The Ministry of Health (MOH) has proposed that the fine for flouting standard operating procedures (SOPs) to control the COVID-19 pandemic be raised from RM1,000 to RM10,000
According to The Star, Health director-general Tan Sri Dr Noor Hisham Abdullah said the RM1,000 punishment under the Prevention and Control of Infectious Diseases Act 1988 (Act 342) has to be revised to reflect the current situation.
"The Act was drafted in 1988. RM1,000 was probably reasonable then, but now we need to review that," he said during a dialogue titled 'COVID-19: Malaysia's Journey towards Flattening the Curve' at the Malaysian Healthcare Conference 2020 on Tuesday, 25 August.
"We hope it can be pushed up to RM10,000. However, that is up to the parliamentarians to decide."
He said the proposal to increase the maximum fine under Act 342 has already been submitted to Parliament
However, he noted that it will take time for the motion to be accepted.
According to Act 342, enforcement authorities can charge a person under Section 24, whereby if found guilty, a first-time offender faces a penalty of up to two years' jail or a fine, or both.
Under Section 25 of the same act, it states that the Health director-general or any public officer can impose a compound of up to RM1,000.

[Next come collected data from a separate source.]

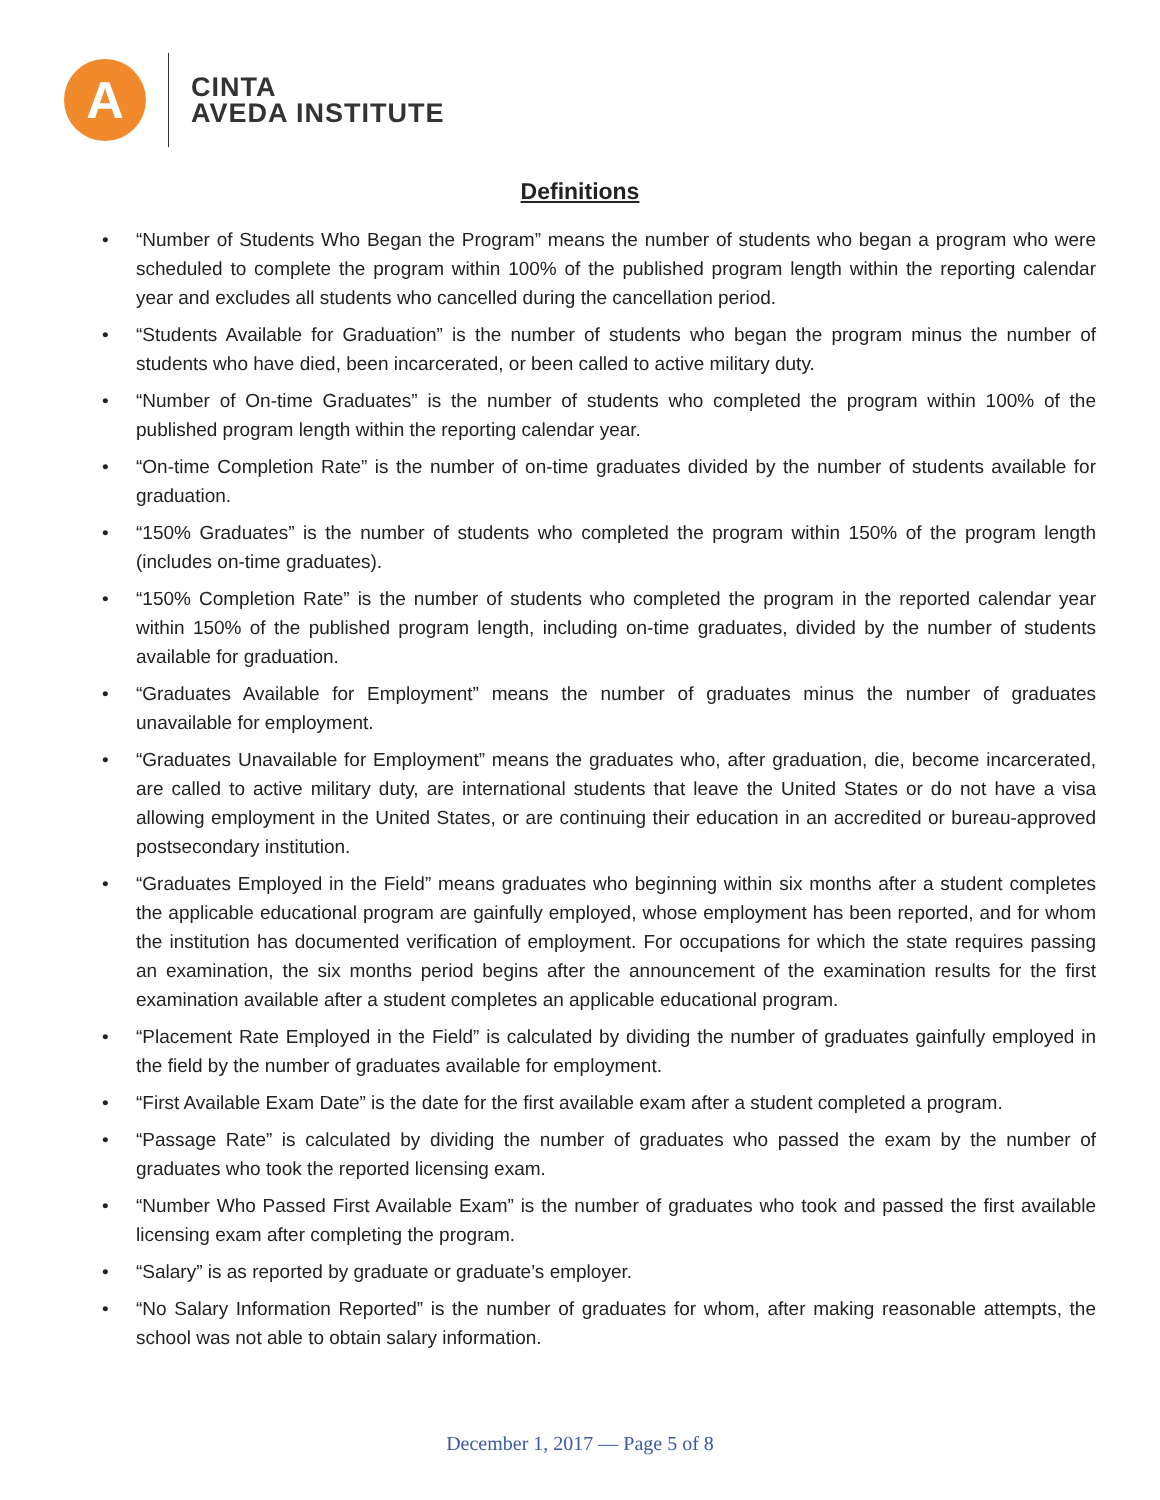A
CINTA
AVEDA INSTITUTE
Definitions
• “Number of Students Who Began the Program” means the number of students who began a program who were scheduled to complete the program within 100% of the published program length within the reporting calendar year and excludes all students who cancelled during the cancellation period.
• “Students Available for Graduation” is the number of students who began the program minus the number of students who have died, been incarcerated, or been called to active military duty.
• “Number of On-time Graduates” is the number of students who completed the program within 100% of the published program length within the reporting calendar year.
• “On-time Completion Rate” is the number of on-time graduates divided by the number of students available for graduation.
• “150% Graduates” is the number of students who completed the program within 150% of the program length (includes on-time graduates).
• “150% Completion Rate” is the number of students who completed the program in the reported calendar year within 150% of the published program length, including on-time graduates, divided by the number of students available for graduation.
• “Graduates Available for Employment” means the number of graduates minus the number of graduates unavailable for employment.
• “Graduates Unavailable for Employment” means the graduates who, after graduation, die, become incarcerated, are called to active military duty, are international students that leave the United States or do not have a visa allowing employment in the United States, or are continuing their education in an accredited or bureau-approved postsecondary institution.
• “Graduates Employed in the Field” means graduates who beginning within six months after a student completes the applicable educational program are gainfully employed, whose employment has been reported, and for whom the institution has documented verification of employment. For occupations for which the state requires passing an examination, the six months period begins after the announcement of the examination results for the first examination available after a student completes an applicable educational program.
• “Placement Rate Employed in the Field” is calculated by dividing the number of graduates gainfully employed in the field by the number of graduates available for employment.
• “First Available Exam Date” is the date for the first available exam after a student completed a program.
• “Passage Rate” is calculated by dividing the number of graduates who passed the exam by the number of graduates who took the reported licensing exam.
• “Number Who Passed First Available Exam” is the number of graduates who took and passed the first available licensing exam after completing the program.
• “Salary” is as reported by graduate or graduate’s employer.
• “No Salary Information Reported” is the number of graduates for whom, after making reasonable attempts, the school was not able to obtain salary information.
December 1, 2017 — Page 5 of 8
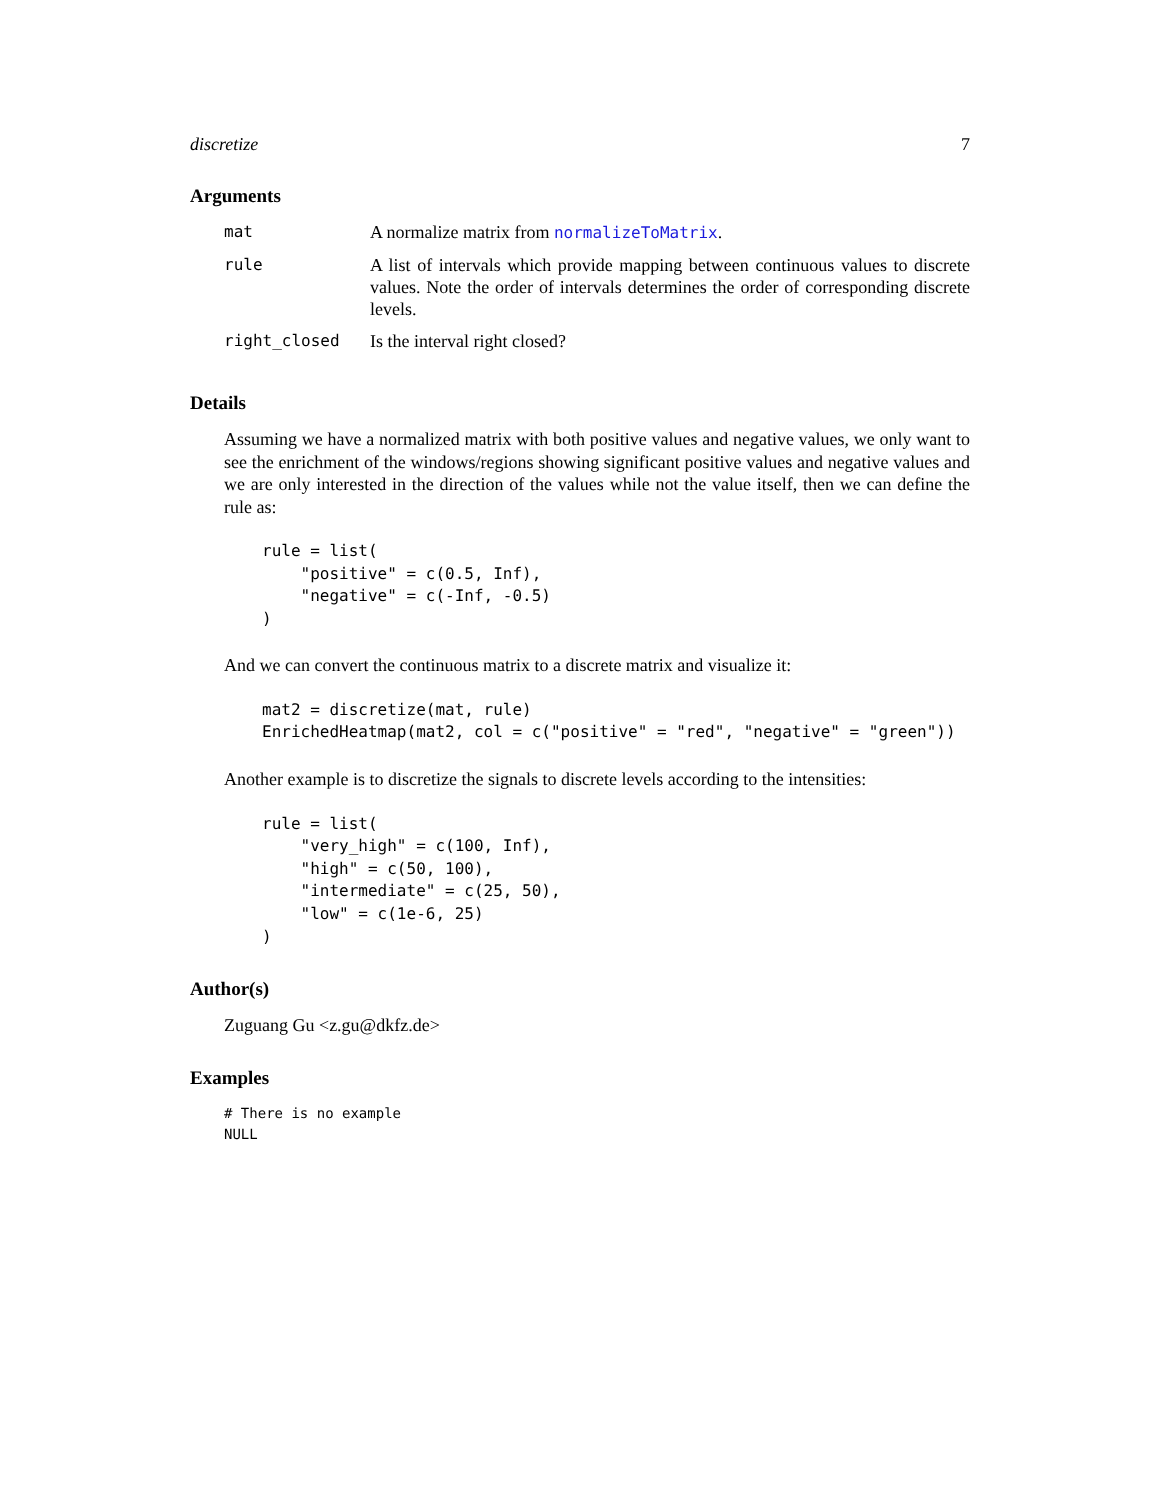discretize 7
Arguments
| mat | A normalize matrix from normalizeToMatrix . |
| rule | A list of intervals which provide mapping between continuous values to discrete values. Note the order of intervals determines the order of corresponding discrete levels. |
| right_closed | Is the interval right closed? |
Details
Assuming we have a normalized matrix with both positive values and negative values, we only want to see the enrichment of the windows/regions showing significant positive values and negative values and we are only interested in the direction of the values while not the value itself, then we can define the rule as:
rule = list(
    "positive" = c(0.5, Inf),
    "negative" = c(-Inf, -0.5)
)
And we can convert the continuous matrix to a discrete matrix and visualize it:
mat2 = discretize(mat, rule)
EnrichedHeatmap(mat2, col = c("positive" = "red", "negative" = "green"))
Another example is to discretize the signals to discrete levels according to the intensities:
rule = list(
    "very_high" = c(100, Inf),
    "high" = c(50, 100),
    "intermediate" = c(25, 50),
    "low" = c(1e-6, 25)
)
Author(s)
Zuguang Gu <z.gu@dkfz.de>
Examples
# There is no example
NULL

The issue was debated in Parliament after Kuching Member of Parliament Kelvin Yii submitted a motion to, instead, reduce the fine to RM250 last week
Yii specifically mentioned the mandatory mask-wearing requirement in public and said that the current fine is too high and is a burden to the people, especially for students, the poor, and people with disabilities, reported New Straits Times.
However, Dr Noor Hisham has voiced his disagreement with the move.
"Over the last two weeks in Parliament, they wanted to lower the fine to RM250. We disagree with that as it is a compoundable offence," he said yesterday.
Senior Minister Datuk Seri Ismail Sabri Yaakob has also previously said the government has no intention of lowering the maximum RM1,000 compound, saying that the fine is in place to protect society and not to burden the public.